Abstract
Purpose :
This study investigates the efficacy of an advanced artificial intelligence (AI)-powered clinical decision support system specifically designed for the detection of Nystagmus. The system, leveraging real-time clinical data, aims to revolutionize the diagnosis of Nystagmus and explore its potential for integration into telemedicine platforms
Methods :
We developed a cloud-based deep learning (DL) application capable of real-time tracking of eye movements and identifying 468 facial landmarks to diagnose Nystagmus in vertigo patients. Patients submitted self-recorded videos of their eye movements, which were transformed into data points and analyzed by the DL software. The software computed the slow-phase velocity (SPV) values from eye movement data, represented graphically. These SPV values were cross-verified against standard video-nystagmography (VNG) readings and clinician assessments. This procedure was repeated threefold for each of the ten participants.

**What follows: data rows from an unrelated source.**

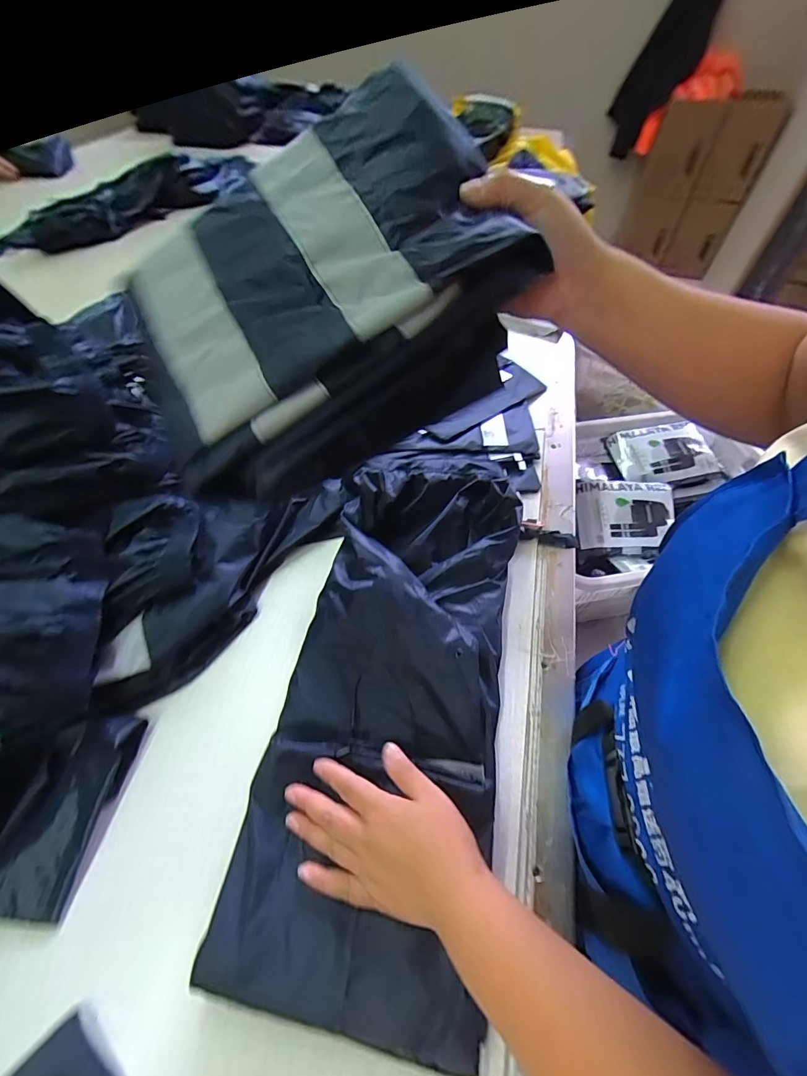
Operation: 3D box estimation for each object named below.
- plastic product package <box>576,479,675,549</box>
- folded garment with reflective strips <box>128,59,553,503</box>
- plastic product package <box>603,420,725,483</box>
[{"bbox_3d":[0.711,-0.081,1.311,0.304,0.054,0.243,4,53,1],"label":"plastic product package"},{"bbox_3d":[-0.054,-0.165,0.281,0.282,0.073,0.238,-41,81,0],"label":"folded garment with reflective strips"},{"bbox_3d":[0.883,-0.296,1.442,0.331,0.034,0.241,-8,54,-8],"label":"plastic product package"}]

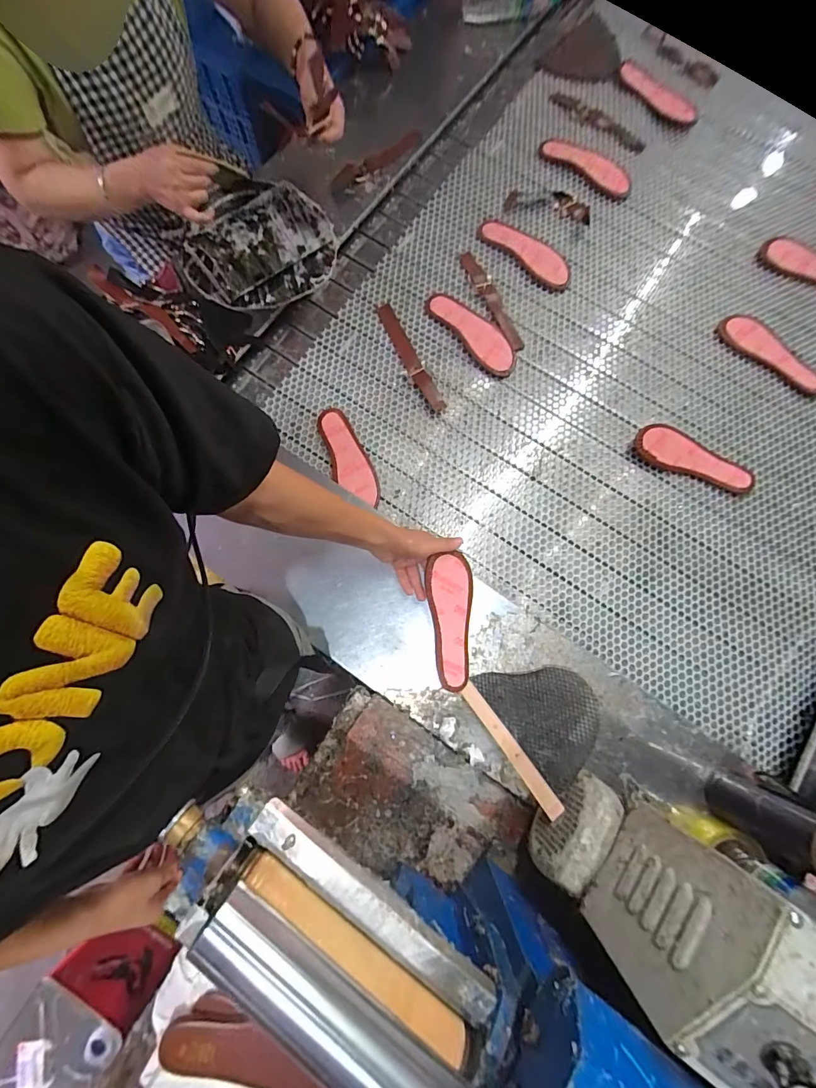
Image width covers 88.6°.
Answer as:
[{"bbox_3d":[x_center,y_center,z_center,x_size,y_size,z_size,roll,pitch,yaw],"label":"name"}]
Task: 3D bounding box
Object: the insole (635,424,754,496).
[{"bbox_3d":[0.532,-0.158,0.770,0.223,0.019,0.083,24,78,6],"label":"insole"}]

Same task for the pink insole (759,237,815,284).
[{"bbox_3d":[0.832,-0.566,0.861,0.208,0.019,0.076,33,79,8],"label":"pink insole"}]

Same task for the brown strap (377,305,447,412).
[{"bbox_3d":[0.004,-0.367,0.815,0.036,0.013,0.246,-24,77,-5],"label":"brown strap"}]

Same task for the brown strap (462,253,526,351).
[{"bbox_3d":[0.167,-0.488,0.831,0.038,0.011,0.231,-24,77,-5],"label":"brown strap"}]

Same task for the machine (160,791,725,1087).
[{"bbox_3d":[0.053,0.452,0.420,0.602,0.318,0.199,28,78,11],"label":"machine"}]

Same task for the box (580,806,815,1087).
[{"bbox_3d":[0.306,0.384,0.368,0.187,0.192,0.139,35,81,7],"label":"box"}]

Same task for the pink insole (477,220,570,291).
[{"bbox_3d":[0.242,-0.595,0.851,0.204,0.032,0.081,42,80,10],"label":"pink insole"}]

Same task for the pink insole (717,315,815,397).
[{"bbox_3d":[0.721,-0.375,0.824,0.224,0.007,0.085,43,80,10],"label":"pink insole"}]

The DL software's outcomes were statistically compared to the VNG results, with a significance threshold set at p < 0.05.
Results :
The analysis of the data revealed significant outcomes: A) The results showed statistical significance with a value of p < 0.05; B) The mean square error (MSE) was calculated to be 0.00459; C) The mean deviation between the SPV values from the DL software and those obtained from VNG readings was ±4.8%, illustrating the high accuracy and reliability of the DL model in detecting Nystagmus.
Conclusions :
This innovative, clinician-guided DL software shows promising potential as a feasible alternative to traditional in-office consultations for diagnosing Vertigo and associated Nystagmus. It is particularly applicable for conditions like Benign Paroxysmal Positional Vertigo (BPPV), commonly treated with canalith repositioning procedures. The software’s ability to monitor changes in Nystagmus before and after treatment highlights its clinical value, underscoring the need for further research and exploration in this field. The integration of such AI-based systems into telemedicine could significantly enhance patient care, offering a more flexible, cost-effective, and accessible approach to managing vertigo and related conditions.
This abstract was presented at the 2024 ARVO Annual Meeting, held in Seattle, WA, May 5-9, 2024.